Training, standardized procedures are key
Training, standardized procedures are key
The Joint Commission's April 11, 2008, Sentinel Event Alert offers a number of risk reduction strategies for pediatric medication errors.1 Here are some highlights of The Joint Commission's advice:
- Standardize and identify medications effectively, as well as the processes for drug administration.
- Establish and maintain a functional pediatric formulary system with policies for drug evaluation, selection and therapeutic use.
- To prevent timing errors in medication administration, standardize how days are counted in all protocols by deciding upon a protocol start date, such as Day 0 or Day 1.
- Limit the number of concentrations and dose strengths of high-alert medications to the minimum needed to provide safe care.
- For pediatric patients who are receiving compounded oral medications and total parenteral nutrition at home, ensure that the doses are equivalent to those prepared in the hospital (i.e., the volume of the home dose should be the same as the volume of the hospital-prepared products).
- Use oral syringes to administer oral medications. The pharmacy should use oral syringes when preparing oral liquid medications. Make oral syringes available on patient care units when "as-needed" medications are prepared. Educate staff about the benefits of oral syringes in preventing inadvertent intravenous administration of oral medications.
- Use The Joint Commission's National Patient Safety Goals and Medication Management Stan-dards to guide safe medication practices for pediatric patients.
- Require prescribers to write out how they arrived at the proper dosage, as dose per weight, so that the calculation can be double-checked by a pharmacist, nurse, or both.
- Use pediatric-specific medication formulations and concentrations when possible.
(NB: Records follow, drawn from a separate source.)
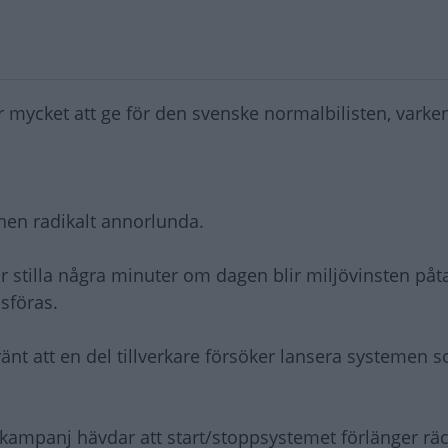
ar mycket att ge för den svenske normalbilisten, varke
ionen radikalt annorlunda.
år stilla några minuter om dagen blir miljövinsten påt
sföras.
t att en del tillverkare försöker lansera systemen 
mkampanj hävdar att start/stoppsystemet förlänger rä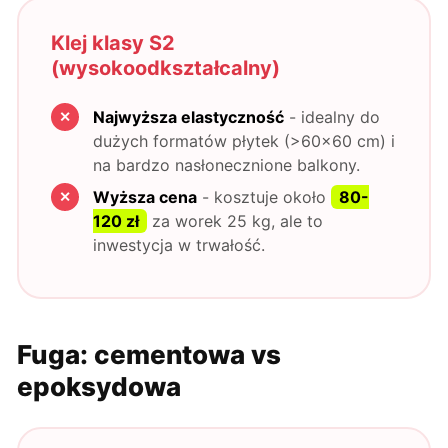
Klej klasy S2
(wysokoodkształcalny)
Najwyższa elastyczność
- idealny do
dużych formatów płytek (>60x60 cm) i
na bardzo nasłonecznione balkony.
Wyższa cena
- kosztuje około
80-
120 zł
za worek 25 kg, ale to
inwestycja w trwałość.
Fuga: cementowa vs
epoksydowa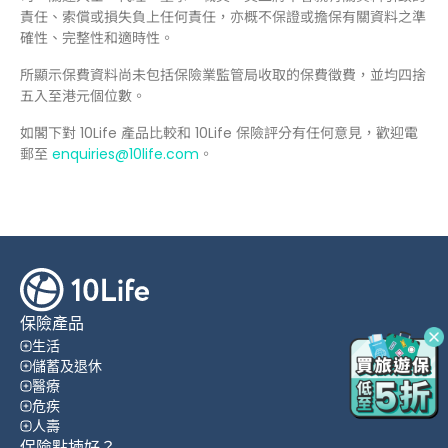
責任、索償或損失負上任何責任，亦概不保證或擔保有關資料之準
確性、完整性和適時性。
所顯示保費資料尚未包括保險業監管局收取的保費徵費，並均四捨
五入至港元個位數。
如閣下對 10Life 產品比較和 10Life 保險評分有任何意見，歡迎電
郵至
enquiries@10life.com
。
保險產品
生活
儲蓄及退休
醫療
危疾
人壽
保險點揀好？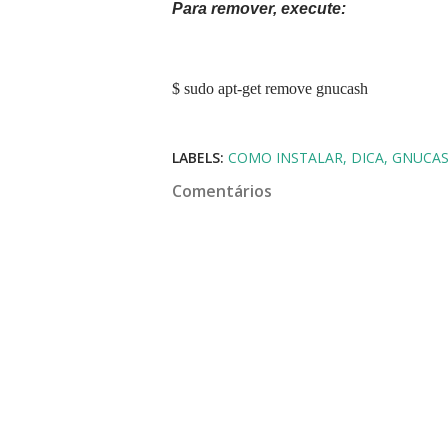
Para remover, execute:
$ sudo apt-get remove gnucash
LABELS:
COMO INSTALAR
DICA
GNUCA
Comentários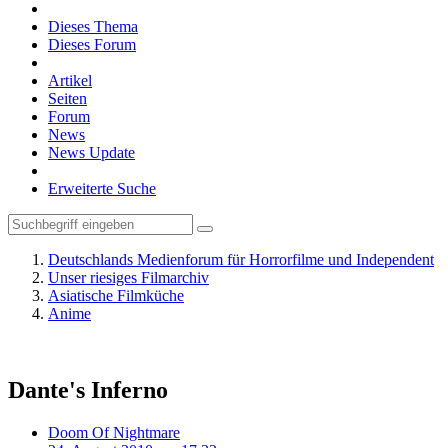
Dieses Thema
Dieses Forum
Artikel
Seiten
Forum
News
News Update
Erweiterte Suche
Deutschlands Medienforum für Horrorfilme und Independent
Unser riesiges Filmarchiv
Asiatische Filmküche
Anime
Dante's Inferno
Doom Of Nightmare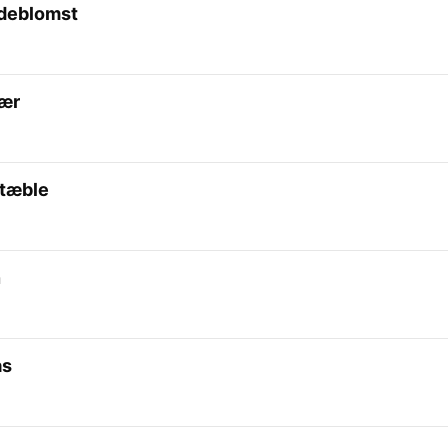
ldeblomst
bær
atæble
n
as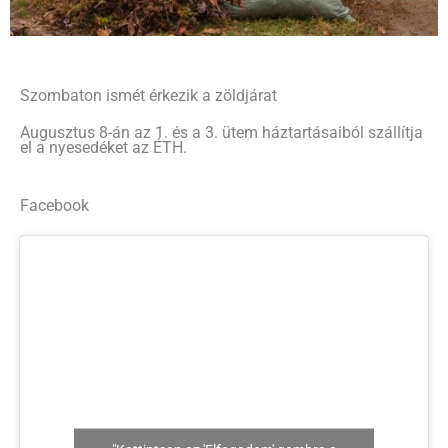
Szombaton ismét érkezik a zöldjárat
Augusztus 8-án az 1. és a 3. ütem háztartásaiból szállítja
el a nyesedéket az ÉTH.
Facebook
- Clearly differentiate from adult formulations all products that have been repackaged for use in pediatric populations. Use clear, highly visible warning labels. To prevent overdoses, keep concentrated adult medications away from pediatric care units. Avoid storing adult and pediatric concentrations in the same automated dispensing machine/cabinet drawer.
- Ensure comprehensive specialty training for all practitioners involved in the care of infants and children, as well as continuing education programs on pediatric medications for all health care providers. Training and education should include information on how adverse effects should be reported.
- Communicate verbally and in writing information about the child's medication to the child, caregivers and parents/guardians, including information about potential side effects. Ask the caregiver/parent/guardian to repeat back their understanding of the drug and how it is to be administered. Encourage the asking of questions about medications.
- Have a pharmacist with pediatric expertise available or on-call at all times.
- Establish and implement medication procedures that include pediatric prescribing and administration practices.
References
1. The Joint Commission. Preventing pediatric medication errors. Sentinel Event Alert 2008; Issue 39, April 11, 2008.